I have few doubts surrounding parquet compression between impala, hive and spark Here is the situation
- Table is Hive and data is inserted using Impala and table size is as below and table files extension is "data.0.parq" 59.0 M 177.1 M /user/hive/warehouse/database.db/tablename ( parquet + created in impala)
- Same table created in Hive tablename_snappy with snappy compression Set as TBLPROPERTIES ("parquet.compression"="SNAPPY") Data is inserted in Hive by using Tablename ( step1). 2a) Why the table size is more? 2b) File name is 000000_0 ( Is this expected) 64.6 M 193.7 M /user/hive/warehouse/database.db/tablename_parq ( parquet + snappy compression + created in Hive)

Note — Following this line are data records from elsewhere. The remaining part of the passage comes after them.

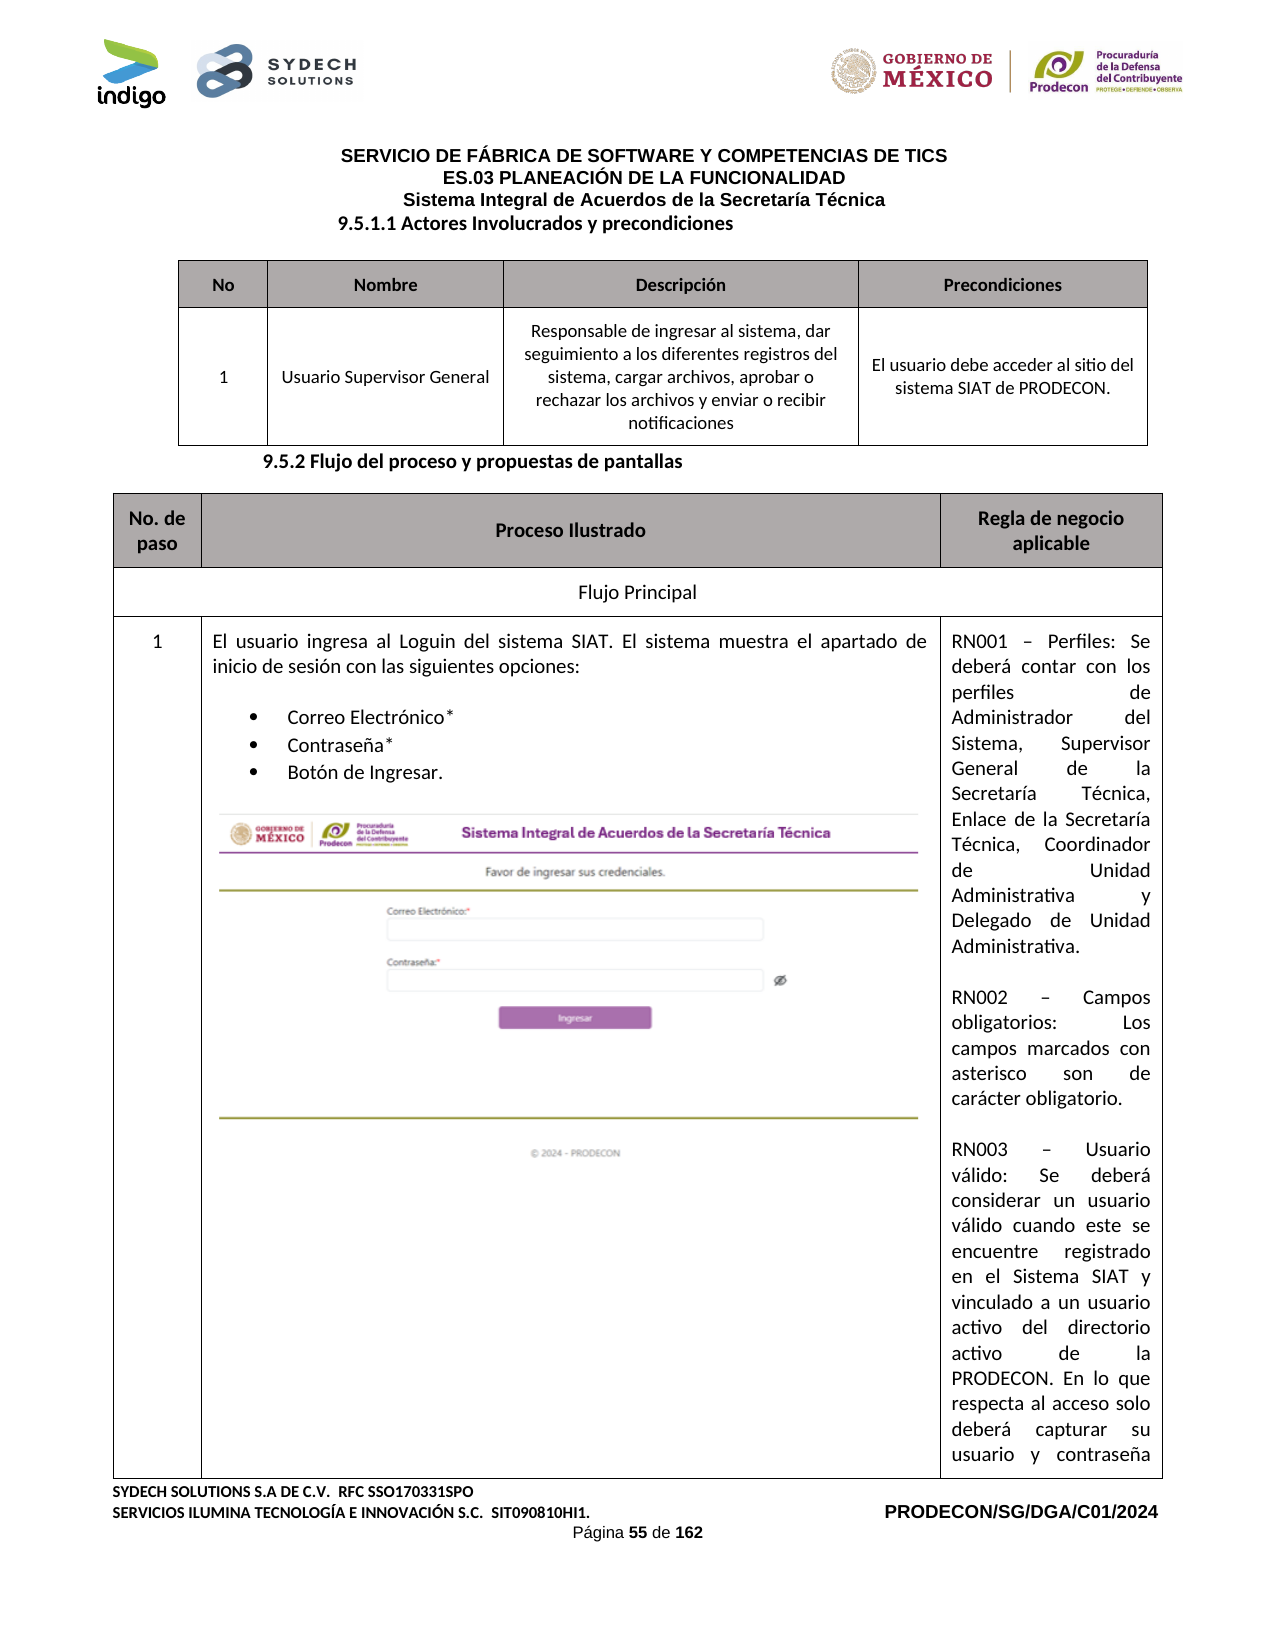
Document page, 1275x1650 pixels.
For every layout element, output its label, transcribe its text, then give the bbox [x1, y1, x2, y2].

picture [212, 803, 929, 1165]
subtitle 9.5.1.1 Actores Involucrados y precondiciones [337, 210, 1162, 235]
table_cell Flujo Principal [114, 568, 1162, 616]
table_cell Usuario Supervisor General [268, 308, 503, 445]
table_header Descripción [504, 261, 858, 307]
table_header No. de paso [114, 494, 201, 567]
table_header Precondiciones [859, 261, 1147, 307]
table_header No [179, 261, 267, 307]
table_header Proceso Ilustrado [202, 494, 940, 567]
picture [831, 48, 1011, 94]
table_cell 1 [114, 617, 201, 1478]
table_cell El usuario debe acceder al sitio del sistema SIAT de PRODECON. [859, 308, 1147, 445]
picture [67, 24, 364, 118]
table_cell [941, 617, 1162, 1478]
picture [1028, 41, 1184, 100]
table_cell Responsable de ingresar al sistema, dar seguimiento a los diferentes registros del sistema, cargar archivos, aprobar o rechazar los archivos y enviar o recibir notificaciones [504, 308, 858, 445]
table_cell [202, 617, 940, 1478]
subtitle 9.5.2 Flujo del proceso y propuestas de pantallas [187, 315, 1162, 473]
table_header Nombre [268, 261, 503, 307]
table_header Regla de negocio aplicable [941, 494, 1162, 567]
table_cell 1 [179, 308, 267, 445]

- In spark i read the tablename from step 1, did saveAsTable and file size is reduced as expected and file name is ****.snappy.parquet 39.0 M 117.1 M /user/hive/warehouse/atabase.db/tablename_spark ( parquet + snappy compression + created in Spark)

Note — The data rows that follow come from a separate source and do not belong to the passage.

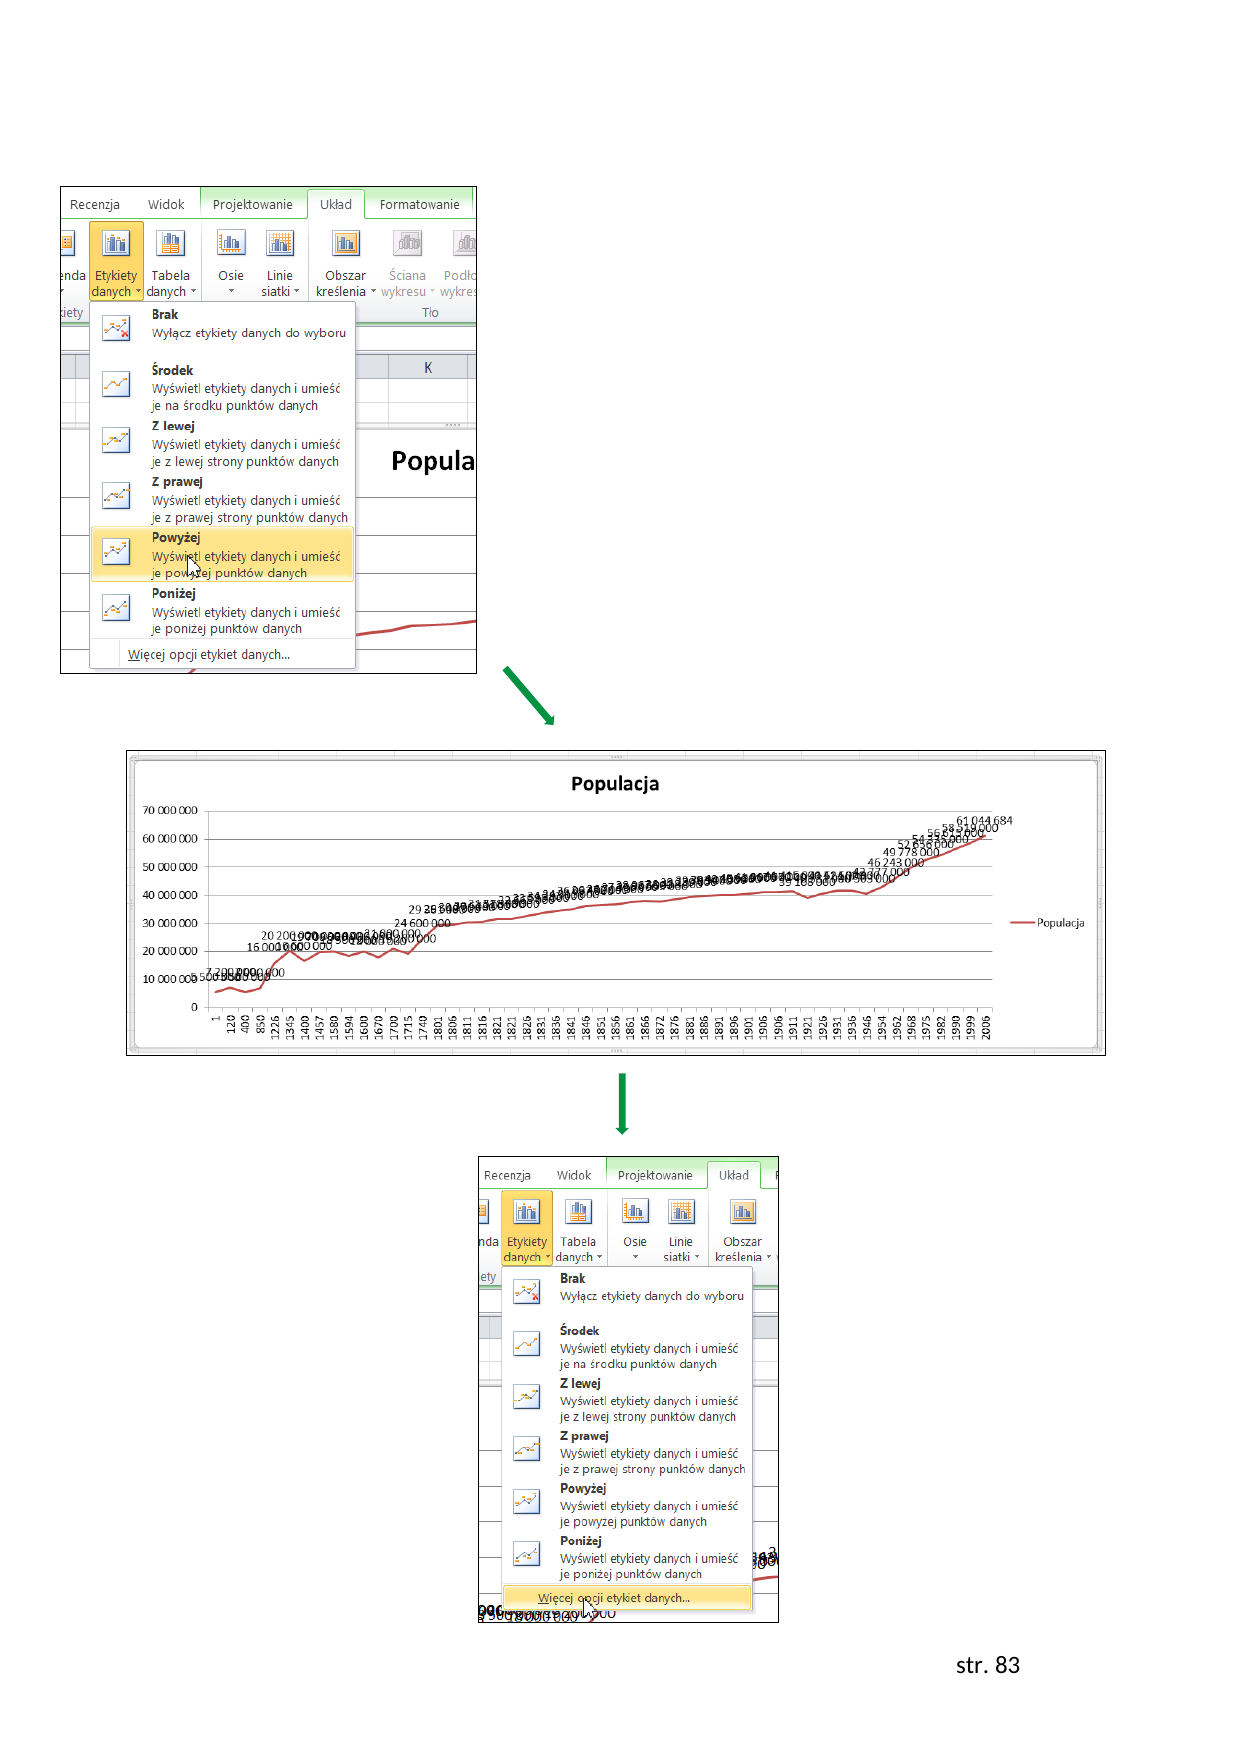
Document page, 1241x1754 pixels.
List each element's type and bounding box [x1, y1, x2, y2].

picture [479, 1157, 778, 1622]
picture [127, 751, 1105, 1055]
picture [61, 187, 476, 673]
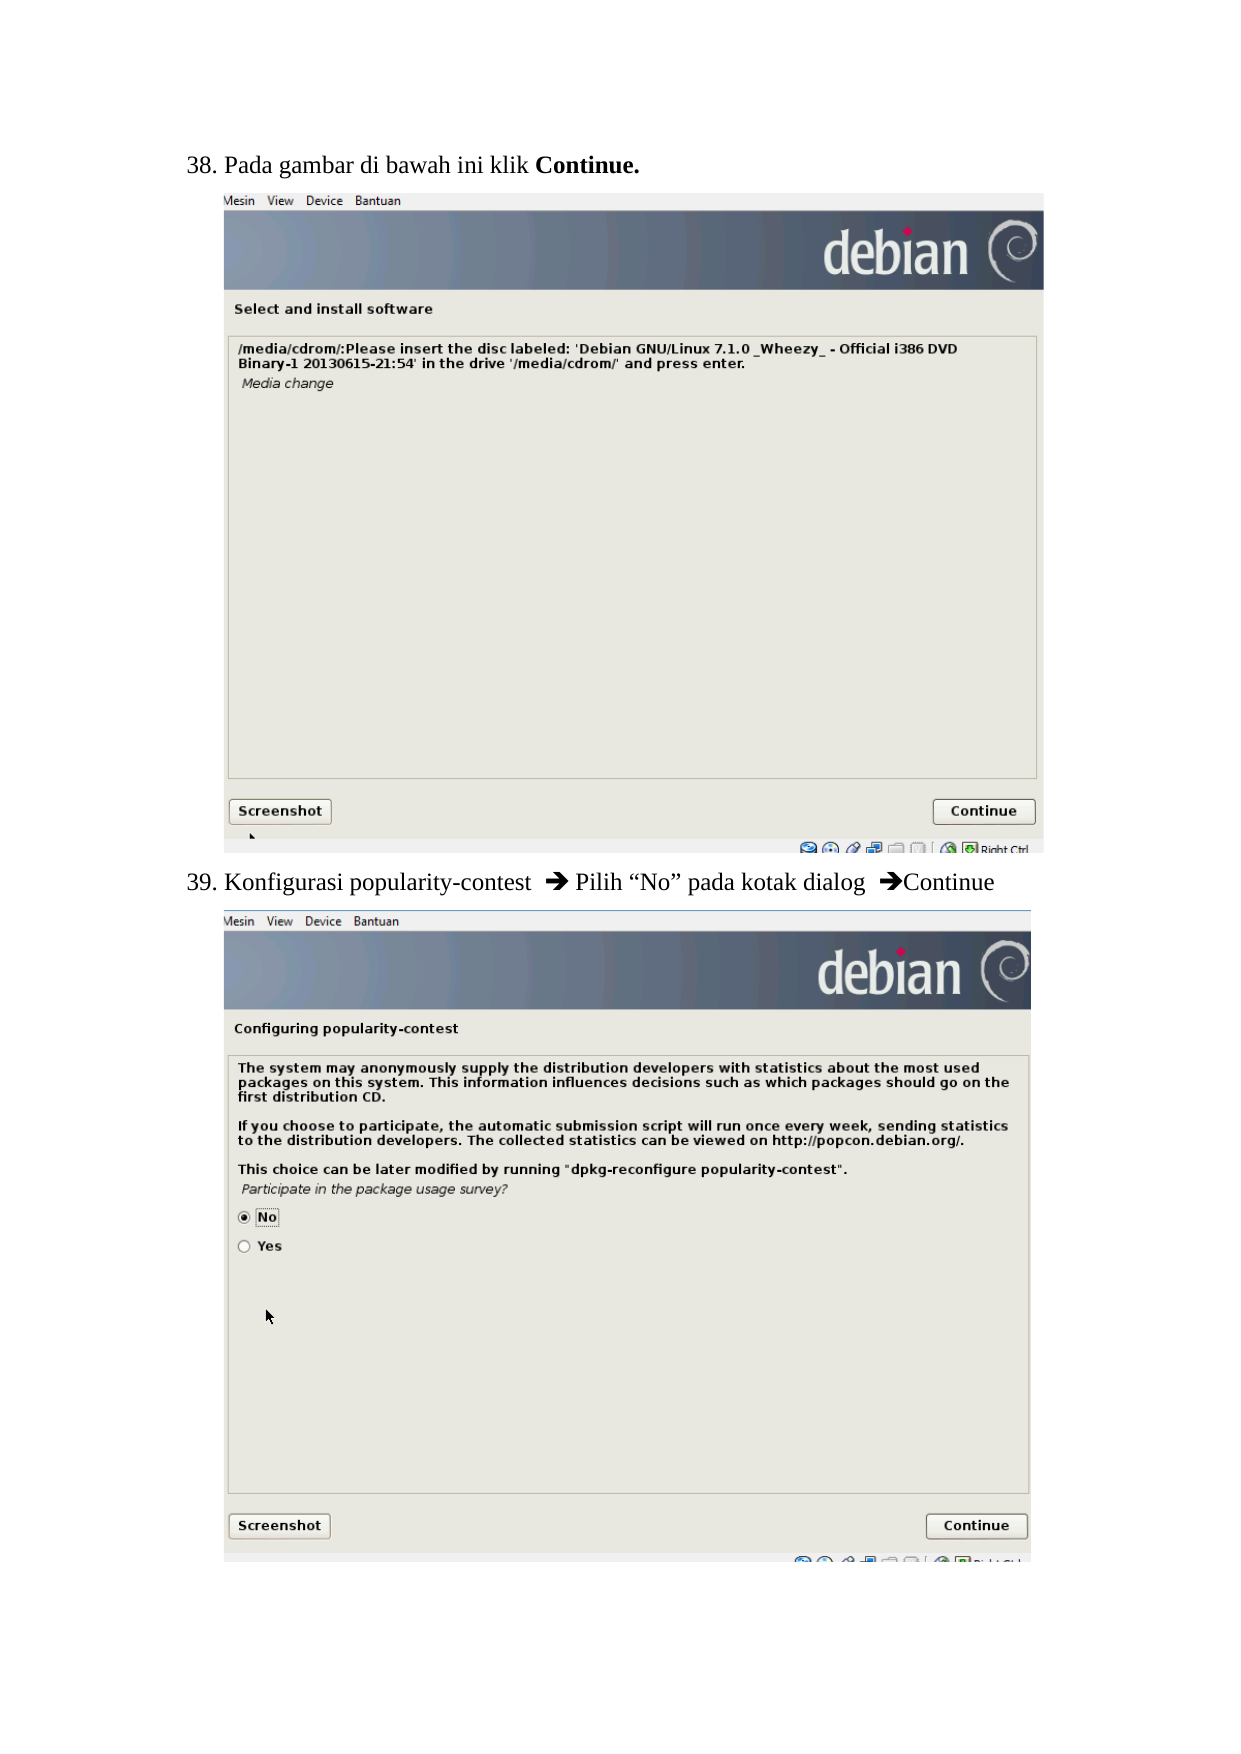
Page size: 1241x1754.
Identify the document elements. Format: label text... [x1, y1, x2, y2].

list Pada gambar di bawah ini klik Continue. [186, 150, 1090, 179]
picture [223, 910, 1031, 1562]
list Konfigurasi popularity-contest Pilih “No” pada kotak dialog Continue [186, 867, 1090, 896]
picture [223, 193, 1044, 853]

- Same table created in Impala with stored as Parquet and set COMPRESSION_CODEC=snappy; No change, i expected table size should reduce since i applied snappy compression. 59.0 M 177.1 M /user/hive/warehouse/database.db/tablename ( parquet + created in impala)
Please help me to understand how parquet compression works in Impla and Hive.